Better-than-predicted reliability and a long production run mean that CFM56-7 maintenance won’t peak until the mid-2020s.


Maintenance spending on the A320’s CFM56-5B powerplant will grow less dramatically than on the -7B but is still expected to rise by about one-third in the next 10 years.

In contrast, the mature CFM56-3 represents a shrinking market for MRO providers. Rather than overhaul such old engines, many operators decide instead to tear them down for parts or lease-in a replacement that still retains some service life.

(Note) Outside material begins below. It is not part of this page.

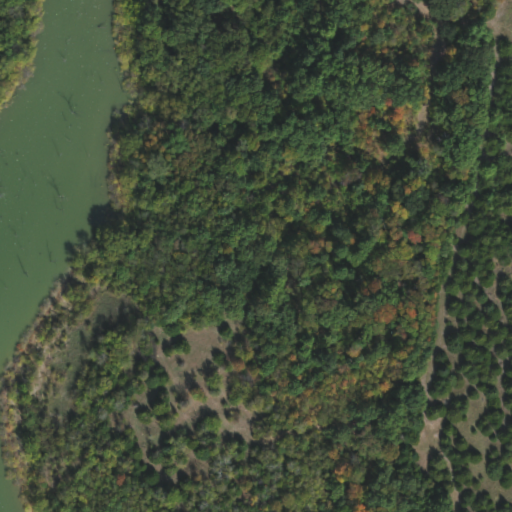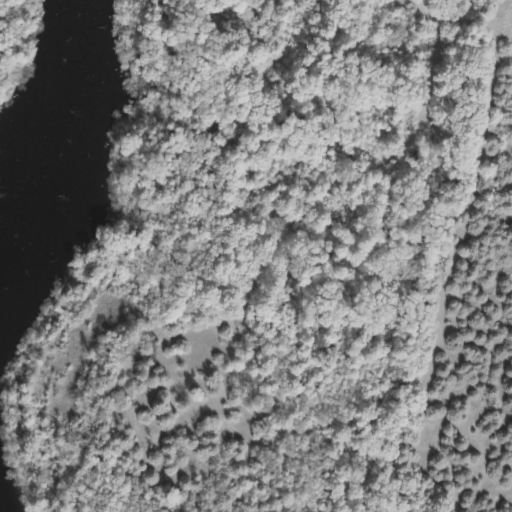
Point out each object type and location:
park: (1, 4)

Aviation Week forecasts that the CFM56-3 fleet will drop to 525 from 1,970 engines by 2026, and that MRO demand will fall to $74 million from $479 million.

The Maintenance Market

The CFM56 has more MRO options than any other engine. Globally, 42 facilities offer CFM56 overhauls and even Pratt & Whitney maintains its competitor’s powerplant. Unlike widebody engine OEMs, CFM has not tried to dominate the aftermarket, so a healthy mix of independent MROs, airline affiliates and OEMs all offer services. This deep market helps keep maintenance prices down and is, according to lessors, a major factor behind the enduring residual values of CFM56-5 and -7 engines.

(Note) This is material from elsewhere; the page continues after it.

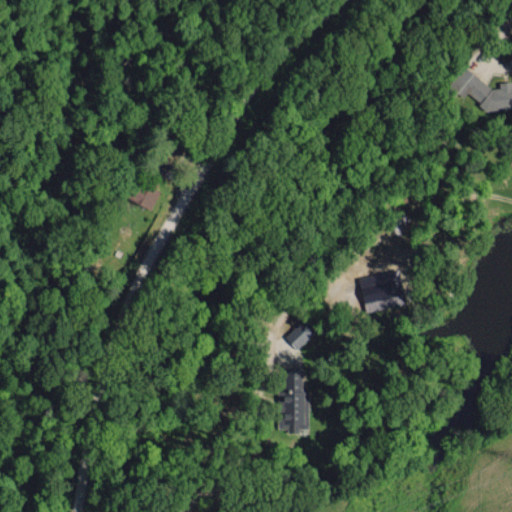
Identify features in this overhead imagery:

CFM has promised to keep maintenance costs for the Leap at a similar level to the -7 and -5. This should ease the transition from CFM56 to Leap, although wavering buyers will pay close attention to the reliability of the new powerplant, which incorporates several new technologies.

That said, more than half of Leap engines have been sold with an OEM maintenance contract, a much higher proportion than for the CFM56. CFM Services, which provides the maintenance, is now a joint effort between Safran and GE; the two manufacturing partners once competed in the CFM56 aftermarket. The OEMs service about one-third of the global CFM56 fleet.

Such changes might not bode well for MRO pricing. Discussing Rolls-Royce’s ubiquitous TotalCare contracts, one customer tells Inside MRO: “We can’t tell if it is a good offer or not because there’s nothing to compare it with.”

Nonetheless, the sheer volume of Leap orders, now over 12,000, should ensure that independent MRO providers will eventually develop the needed overhaul capabilities.